A Vote for Our Future.


By Mila Van Weelden @milavanweelden

Thirty-six million dollars sounds like a substantial amount of money, but it could be the perfect amount to give the Marion Independent School District the long-overdue upgrade many have been longing for.

OPN is an engineering company the school hired to help take the district to the next level. A committee of about 45 Marion residents and faculty were put together to decide which of OPN’s ideas would be the best fit for the district. From August to December, the Faculty Advisory Committee met five times to discuss what would benefit Marion most. A plan was created that immediately grabbed the students, faculty, and community’s attention. Mr. Mike Manderscheid, high school athletic director, was highly involved. He said, “So everything that’s included- the big items that are included are a multi-activity complex out back… an 800 seat auditorium, a new elementary school, and updates to FMI- part of it new, part of it updating.”

The multi-activity complex will be located on the high school campus directly behind the building. Marching band, football, track, soccer, physical education class, and strength and conditioning will be able to utilize this complex for their individual needs. The complex will have a turf field, an accessible press box, lights, scoreboards, an eight-lane track, a storage facility, home and visitor concessions, restrooms, and bleachers.  

The element of the bond that has a myriad of people excited is the new auditorium. This building can hold up to approximately 800 people compared to the 323 person auditorium currently in place. The location is yet to be determined, but there are six possibilities of placement. In addition to the auditorium, there will be new restrooms, six new classrooms, and new support spaces. The former auditorium, choir room, and five classrooms will be repurposed. 

The first and arguably the biggest impact in relation to the bond will take place at the elementary level. Located at our current sports facility at Thomas Park, a brand new elementary school is said to be built. This school will take the place of Starry Elementary that is located directly across from the high school. Ms. Madi Ramaekers served as a high school teacher representative on the advisory committee. “We are going to be able to spread out students in classrooms which will help with the flow of classes. With the new elementary school down at the Thomas Field area, we will be able to alleviate a lot of issues that Starry has right now,”  said Ramaekers. This new school will add 20 parking spaces, safe drop-off/pick-up areas, 15 possible bus parking spaces, a large green space area, and it will be 3,000 square feet bigger than Starry. 

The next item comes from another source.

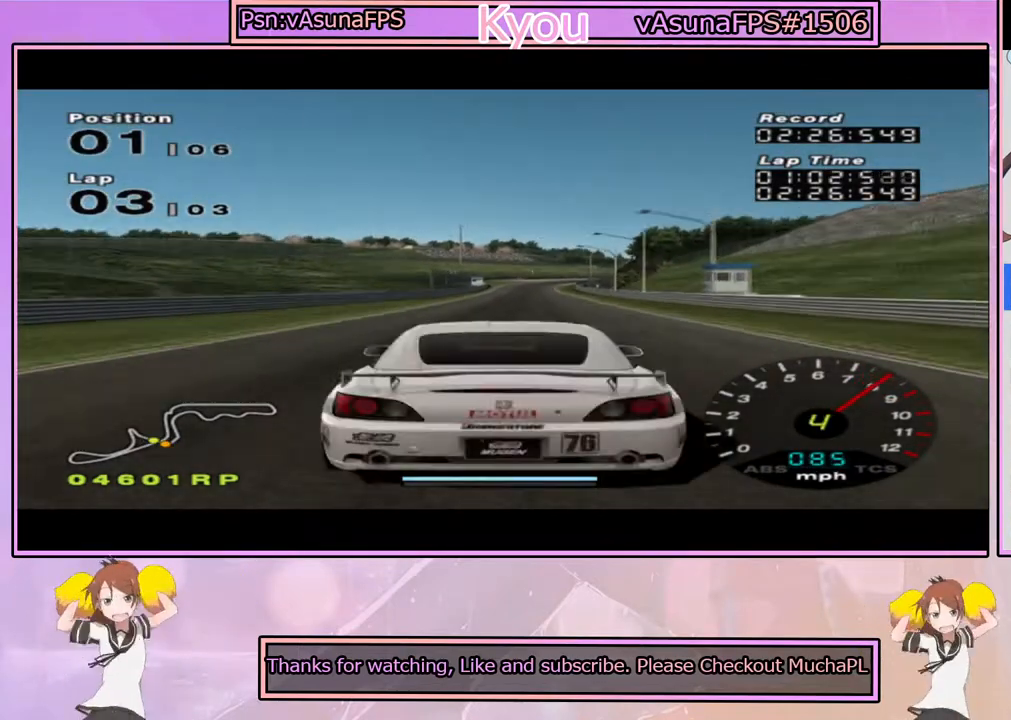
{"buttons": ["CROSS"], "left_stick": "center", "right_stick": "center", "events": []}
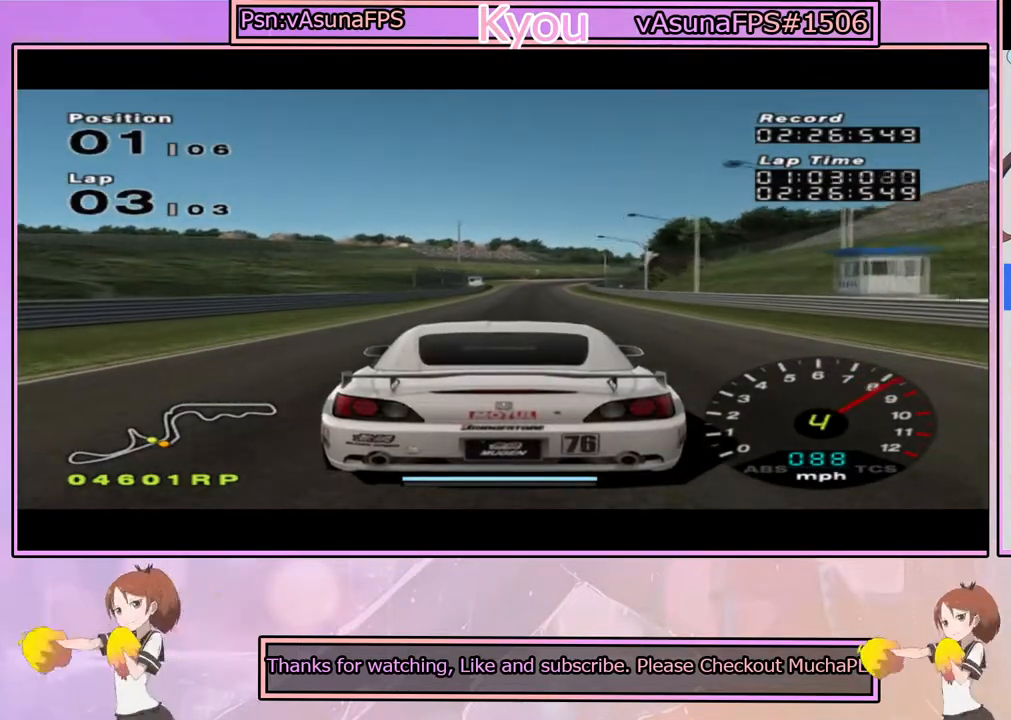
{"buttons": ["CROSS"], "left_stick": "center", "right_stick": "center", "events": [[383, "left_stick", "right"], [467, "left_stick", "center"]]}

Francis Marion Intermediate school also gets a part of the funds. The committee is looking to enlarge the 3rd Avenue roadway for bus drop-off, as well as more staff parking and relocating the play area. The plan is also to remove the east wing of the school and add a secure entry, eight new classrooms, a music/meeting room, art room, and restrooms. In eight to ten years, the committee is looking to further FMI renovations. 

Most Marion students, faculty, and community members are in support of the plan for many reasons. Manderscheid said, “The biggest reason I am for the plan is that it is tax neutral which means property taxes are not increasing. Plus, it also hits additional needs that we have: we need a new auditorium, we need to update our complex down at Thomas park, we need to secure more buildings and make them sustainable for the next 50-60 years. So there are lots of positives.” Elliott Dyrland, sophomore, is a student in both football and show choir, therefore he would be affected in multiple ways regarding the plan. “I am for the plan. I am most excited about the new auditorium because the one we have is not that good. And I’m excited about the new football field because it is going to be better, and it is going to be closer to the school,” said Dyrland. 

Not only are people who attend Marion going to benefit, but people that are part of the Marion community will benefit as well. Ramaekers said, “Benefiting the schools overall benefits the community. It keeps families here; it keeps families engaged. It just really bridges that connection between school and community that is positive for both sides. So hopefully more interaction, more availability, easier access–that type of thing.” 

Early voting to pass this bond will take place now until March 1st at Lindale Mall, 11:00 a.m. to 6:30 p.m. Monday through Friday for anyone over the age of 18. You can request an absentee ballot from the Linn County Auditor by February 19th. Otherwise, you can vote on March 2nd, 7:00 a.m. to 8:00 p.m. at either Ascension Lutheran Church on Grand Avenue or the Marion City Hall on 6th Avenue. If you have questions, information can be found on the MISD website or posted in the high school cafeteria. Information will also be emailed to families in the district, and it is also shared on various social media pages.